What you are asked to do:
Retype, word for word, every line of the records below starting at the one that contains "Whenever a label" and ending at the one that contains "the house at"; include both of those lines and nothing more.
--------------------------------
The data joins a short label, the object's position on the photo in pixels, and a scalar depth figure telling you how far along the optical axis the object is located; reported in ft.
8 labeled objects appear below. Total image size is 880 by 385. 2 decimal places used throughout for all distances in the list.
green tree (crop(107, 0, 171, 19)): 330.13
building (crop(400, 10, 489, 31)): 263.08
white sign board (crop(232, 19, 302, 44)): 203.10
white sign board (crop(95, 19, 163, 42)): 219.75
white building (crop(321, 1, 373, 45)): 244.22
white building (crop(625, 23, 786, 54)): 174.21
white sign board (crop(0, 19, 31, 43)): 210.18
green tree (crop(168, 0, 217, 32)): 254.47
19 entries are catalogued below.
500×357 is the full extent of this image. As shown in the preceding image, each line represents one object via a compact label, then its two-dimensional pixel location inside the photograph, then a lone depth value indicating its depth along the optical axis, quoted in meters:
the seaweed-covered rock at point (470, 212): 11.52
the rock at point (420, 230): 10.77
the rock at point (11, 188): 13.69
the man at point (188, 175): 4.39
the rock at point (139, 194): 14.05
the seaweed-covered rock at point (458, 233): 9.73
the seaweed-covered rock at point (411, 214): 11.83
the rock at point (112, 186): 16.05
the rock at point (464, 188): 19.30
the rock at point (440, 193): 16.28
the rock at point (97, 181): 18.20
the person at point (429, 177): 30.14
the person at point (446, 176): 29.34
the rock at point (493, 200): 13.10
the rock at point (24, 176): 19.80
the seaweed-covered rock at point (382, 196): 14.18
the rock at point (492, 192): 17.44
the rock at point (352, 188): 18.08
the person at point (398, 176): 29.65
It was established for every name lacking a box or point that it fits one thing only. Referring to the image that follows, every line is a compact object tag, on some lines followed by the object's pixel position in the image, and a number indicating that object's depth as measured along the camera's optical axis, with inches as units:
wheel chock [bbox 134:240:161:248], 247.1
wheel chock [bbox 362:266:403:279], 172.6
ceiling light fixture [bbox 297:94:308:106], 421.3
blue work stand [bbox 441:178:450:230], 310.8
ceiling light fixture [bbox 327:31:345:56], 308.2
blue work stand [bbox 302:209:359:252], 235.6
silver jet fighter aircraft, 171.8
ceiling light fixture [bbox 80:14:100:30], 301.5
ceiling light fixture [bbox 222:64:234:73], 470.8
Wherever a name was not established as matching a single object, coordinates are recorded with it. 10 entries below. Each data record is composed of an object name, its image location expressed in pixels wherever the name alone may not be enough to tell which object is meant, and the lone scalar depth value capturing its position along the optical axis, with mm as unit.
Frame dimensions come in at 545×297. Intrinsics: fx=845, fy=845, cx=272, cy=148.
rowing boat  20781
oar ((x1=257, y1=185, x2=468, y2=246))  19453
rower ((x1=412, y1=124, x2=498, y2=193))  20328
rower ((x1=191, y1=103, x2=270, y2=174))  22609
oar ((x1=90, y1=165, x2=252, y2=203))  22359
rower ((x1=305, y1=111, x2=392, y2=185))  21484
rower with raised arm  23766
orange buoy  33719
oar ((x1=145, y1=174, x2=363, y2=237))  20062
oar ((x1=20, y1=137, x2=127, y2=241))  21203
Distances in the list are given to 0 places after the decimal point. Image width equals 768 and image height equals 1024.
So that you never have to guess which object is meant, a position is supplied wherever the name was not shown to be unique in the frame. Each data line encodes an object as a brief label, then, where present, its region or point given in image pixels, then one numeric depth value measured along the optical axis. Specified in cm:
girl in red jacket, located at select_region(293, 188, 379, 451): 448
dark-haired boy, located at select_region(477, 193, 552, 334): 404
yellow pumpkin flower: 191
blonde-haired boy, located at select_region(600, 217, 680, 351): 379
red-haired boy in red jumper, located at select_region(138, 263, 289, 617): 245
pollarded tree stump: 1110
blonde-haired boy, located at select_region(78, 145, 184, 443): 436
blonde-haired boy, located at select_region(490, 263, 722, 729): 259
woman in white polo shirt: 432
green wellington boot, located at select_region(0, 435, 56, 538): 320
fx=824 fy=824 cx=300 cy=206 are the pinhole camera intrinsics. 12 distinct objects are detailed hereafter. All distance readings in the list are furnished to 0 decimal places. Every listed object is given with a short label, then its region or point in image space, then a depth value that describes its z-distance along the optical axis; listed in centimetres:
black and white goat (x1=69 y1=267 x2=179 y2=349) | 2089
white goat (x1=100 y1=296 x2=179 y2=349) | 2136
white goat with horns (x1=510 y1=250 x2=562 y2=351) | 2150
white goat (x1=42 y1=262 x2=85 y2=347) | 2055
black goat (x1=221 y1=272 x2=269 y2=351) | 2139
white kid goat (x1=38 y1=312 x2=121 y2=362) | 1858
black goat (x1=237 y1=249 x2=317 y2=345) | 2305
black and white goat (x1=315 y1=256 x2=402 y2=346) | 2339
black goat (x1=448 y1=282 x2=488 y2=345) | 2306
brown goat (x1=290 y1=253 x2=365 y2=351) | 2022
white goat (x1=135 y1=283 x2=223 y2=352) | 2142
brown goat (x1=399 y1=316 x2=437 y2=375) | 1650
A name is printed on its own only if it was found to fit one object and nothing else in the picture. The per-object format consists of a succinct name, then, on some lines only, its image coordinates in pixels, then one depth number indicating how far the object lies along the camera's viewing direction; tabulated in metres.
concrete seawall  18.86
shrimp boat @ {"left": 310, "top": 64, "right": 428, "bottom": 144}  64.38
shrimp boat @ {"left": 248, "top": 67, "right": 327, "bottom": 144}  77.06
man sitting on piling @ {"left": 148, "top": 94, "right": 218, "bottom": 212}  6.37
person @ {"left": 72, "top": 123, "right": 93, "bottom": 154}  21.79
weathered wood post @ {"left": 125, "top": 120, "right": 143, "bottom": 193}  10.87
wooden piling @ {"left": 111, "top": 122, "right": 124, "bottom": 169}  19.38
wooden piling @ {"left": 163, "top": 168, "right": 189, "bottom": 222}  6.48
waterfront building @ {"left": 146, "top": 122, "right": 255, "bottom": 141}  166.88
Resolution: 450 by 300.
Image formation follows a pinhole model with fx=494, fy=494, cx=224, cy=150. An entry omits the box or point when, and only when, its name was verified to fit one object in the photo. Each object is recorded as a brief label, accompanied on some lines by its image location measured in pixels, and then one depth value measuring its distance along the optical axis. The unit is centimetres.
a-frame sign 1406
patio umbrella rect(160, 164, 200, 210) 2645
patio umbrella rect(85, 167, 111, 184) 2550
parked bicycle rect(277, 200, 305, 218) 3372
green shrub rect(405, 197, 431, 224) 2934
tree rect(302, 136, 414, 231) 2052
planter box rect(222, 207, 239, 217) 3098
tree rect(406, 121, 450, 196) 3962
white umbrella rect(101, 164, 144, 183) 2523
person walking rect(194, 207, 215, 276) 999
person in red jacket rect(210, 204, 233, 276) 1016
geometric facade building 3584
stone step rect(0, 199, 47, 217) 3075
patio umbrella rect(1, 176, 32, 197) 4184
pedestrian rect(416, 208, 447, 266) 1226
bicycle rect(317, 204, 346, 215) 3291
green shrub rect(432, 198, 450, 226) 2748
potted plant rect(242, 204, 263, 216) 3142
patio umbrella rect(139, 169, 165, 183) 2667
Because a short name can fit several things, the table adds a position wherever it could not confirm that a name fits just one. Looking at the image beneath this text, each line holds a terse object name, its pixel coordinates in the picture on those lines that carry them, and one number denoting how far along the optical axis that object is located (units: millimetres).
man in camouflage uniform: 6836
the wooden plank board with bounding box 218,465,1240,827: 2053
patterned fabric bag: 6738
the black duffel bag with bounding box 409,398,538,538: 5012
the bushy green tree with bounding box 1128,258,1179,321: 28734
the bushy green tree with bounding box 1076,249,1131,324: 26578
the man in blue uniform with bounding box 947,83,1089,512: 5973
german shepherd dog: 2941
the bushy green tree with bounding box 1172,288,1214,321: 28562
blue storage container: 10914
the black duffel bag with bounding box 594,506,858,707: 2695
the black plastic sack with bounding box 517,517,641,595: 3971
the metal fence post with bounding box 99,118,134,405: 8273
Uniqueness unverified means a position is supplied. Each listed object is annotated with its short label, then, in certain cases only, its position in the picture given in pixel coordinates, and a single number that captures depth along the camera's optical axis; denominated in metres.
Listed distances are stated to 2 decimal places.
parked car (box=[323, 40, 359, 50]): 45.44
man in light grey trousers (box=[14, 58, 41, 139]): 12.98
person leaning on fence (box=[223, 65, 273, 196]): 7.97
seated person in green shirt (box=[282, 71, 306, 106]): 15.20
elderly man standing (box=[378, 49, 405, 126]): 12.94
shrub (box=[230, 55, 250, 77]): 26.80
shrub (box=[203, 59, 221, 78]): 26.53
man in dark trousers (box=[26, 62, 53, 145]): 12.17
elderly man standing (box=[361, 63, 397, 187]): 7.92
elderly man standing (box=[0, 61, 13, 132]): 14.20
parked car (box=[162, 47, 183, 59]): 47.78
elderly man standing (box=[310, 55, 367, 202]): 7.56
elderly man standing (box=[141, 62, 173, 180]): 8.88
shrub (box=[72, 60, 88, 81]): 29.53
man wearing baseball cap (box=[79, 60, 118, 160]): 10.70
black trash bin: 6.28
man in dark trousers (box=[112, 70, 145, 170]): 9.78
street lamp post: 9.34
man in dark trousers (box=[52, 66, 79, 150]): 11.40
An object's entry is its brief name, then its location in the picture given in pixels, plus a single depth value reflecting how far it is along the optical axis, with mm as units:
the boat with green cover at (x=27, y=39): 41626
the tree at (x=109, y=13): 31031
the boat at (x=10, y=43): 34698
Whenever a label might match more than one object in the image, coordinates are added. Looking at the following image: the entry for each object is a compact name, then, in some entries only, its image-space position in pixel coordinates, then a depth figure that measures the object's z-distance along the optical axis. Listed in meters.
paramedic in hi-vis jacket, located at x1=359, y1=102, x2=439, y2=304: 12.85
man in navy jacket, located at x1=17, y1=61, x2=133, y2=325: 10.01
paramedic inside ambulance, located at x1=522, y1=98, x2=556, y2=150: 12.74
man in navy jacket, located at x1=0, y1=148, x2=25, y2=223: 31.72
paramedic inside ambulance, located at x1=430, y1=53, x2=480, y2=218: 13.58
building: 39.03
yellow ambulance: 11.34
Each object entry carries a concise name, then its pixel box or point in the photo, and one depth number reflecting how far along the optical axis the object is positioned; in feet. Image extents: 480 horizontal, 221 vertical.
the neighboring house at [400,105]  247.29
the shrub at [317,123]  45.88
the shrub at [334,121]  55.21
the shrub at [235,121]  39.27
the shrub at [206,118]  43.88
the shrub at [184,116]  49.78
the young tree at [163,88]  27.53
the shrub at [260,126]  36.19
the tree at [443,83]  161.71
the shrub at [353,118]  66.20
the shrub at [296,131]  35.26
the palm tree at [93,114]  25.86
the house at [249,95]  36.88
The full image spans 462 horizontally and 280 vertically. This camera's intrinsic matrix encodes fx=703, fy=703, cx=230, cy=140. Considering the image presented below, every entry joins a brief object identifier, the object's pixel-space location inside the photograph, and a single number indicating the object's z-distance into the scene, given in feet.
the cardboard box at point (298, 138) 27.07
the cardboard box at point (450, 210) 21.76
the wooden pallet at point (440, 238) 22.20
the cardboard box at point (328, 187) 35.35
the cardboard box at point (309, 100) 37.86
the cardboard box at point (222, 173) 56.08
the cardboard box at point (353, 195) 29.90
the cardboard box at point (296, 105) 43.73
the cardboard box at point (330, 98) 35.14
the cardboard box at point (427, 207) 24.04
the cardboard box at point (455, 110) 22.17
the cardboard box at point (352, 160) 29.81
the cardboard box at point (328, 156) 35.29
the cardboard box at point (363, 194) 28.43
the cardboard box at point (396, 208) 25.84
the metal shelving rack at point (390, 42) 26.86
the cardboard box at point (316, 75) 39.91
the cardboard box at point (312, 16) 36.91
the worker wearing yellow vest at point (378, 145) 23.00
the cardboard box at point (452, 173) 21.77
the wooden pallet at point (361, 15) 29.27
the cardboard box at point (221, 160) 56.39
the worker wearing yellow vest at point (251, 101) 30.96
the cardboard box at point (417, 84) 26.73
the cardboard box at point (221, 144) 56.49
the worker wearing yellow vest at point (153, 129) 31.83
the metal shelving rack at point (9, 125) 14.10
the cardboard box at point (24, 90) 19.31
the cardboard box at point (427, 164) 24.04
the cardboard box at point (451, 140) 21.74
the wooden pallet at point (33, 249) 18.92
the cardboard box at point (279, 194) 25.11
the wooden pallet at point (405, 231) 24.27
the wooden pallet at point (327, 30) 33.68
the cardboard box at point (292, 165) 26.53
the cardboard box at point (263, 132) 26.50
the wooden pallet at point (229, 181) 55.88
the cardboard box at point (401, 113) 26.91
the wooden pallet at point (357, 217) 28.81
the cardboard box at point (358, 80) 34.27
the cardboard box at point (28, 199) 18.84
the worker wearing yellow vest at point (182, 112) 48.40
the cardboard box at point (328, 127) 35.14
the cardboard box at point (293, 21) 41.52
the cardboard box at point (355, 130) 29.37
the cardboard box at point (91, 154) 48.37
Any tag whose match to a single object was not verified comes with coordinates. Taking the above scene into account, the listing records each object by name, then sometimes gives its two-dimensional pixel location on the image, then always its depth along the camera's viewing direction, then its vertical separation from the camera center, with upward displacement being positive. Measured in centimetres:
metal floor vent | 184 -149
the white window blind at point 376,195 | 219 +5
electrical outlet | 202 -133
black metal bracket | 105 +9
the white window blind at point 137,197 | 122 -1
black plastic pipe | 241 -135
--------------------------------
Problem solution:
Whenever a label might match more than one object in the image, coordinates are added. Looking at the following image: the entry for each object is a compact name, then, in some entries only, its image-space position in pixel coordinates, then a depth figure that measures the object's z-distance along the optical axis. Listed in meters.
paramedic in hi-vis jacket, located at x1=359, y1=102, x2=439, y2=304: 12.85
man in navy jacket, located at x1=17, y1=61, x2=133, y2=325: 10.01
paramedic inside ambulance, located at x1=522, y1=98, x2=556, y2=150: 12.74
man in navy jacket, located at x1=0, y1=148, x2=25, y2=223: 31.72
paramedic inside ambulance, located at x1=430, y1=53, x2=480, y2=218: 13.58
building: 39.03
yellow ambulance: 11.34
Each object entry carries a concise name, then its pixel box or point in the photo, and one depth number reflecting how far along the optical axis the object is positioned; in feet. Image extents: 480 horizontal, 221 vertical.
the neighboring house at [400,105]  247.29
the shrub at [317,123]  45.88
the shrub at [334,121]  55.21
the shrub at [235,121]  39.27
the shrub at [206,118]  43.88
the shrub at [184,116]  49.78
the young tree at [163,88]  27.53
the shrub at [260,126]  36.19
the tree at [443,83]  161.71
the shrub at [353,118]  66.20
the shrub at [296,131]  35.26
the palm tree at [93,114]  25.86
the house at [249,95]  36.88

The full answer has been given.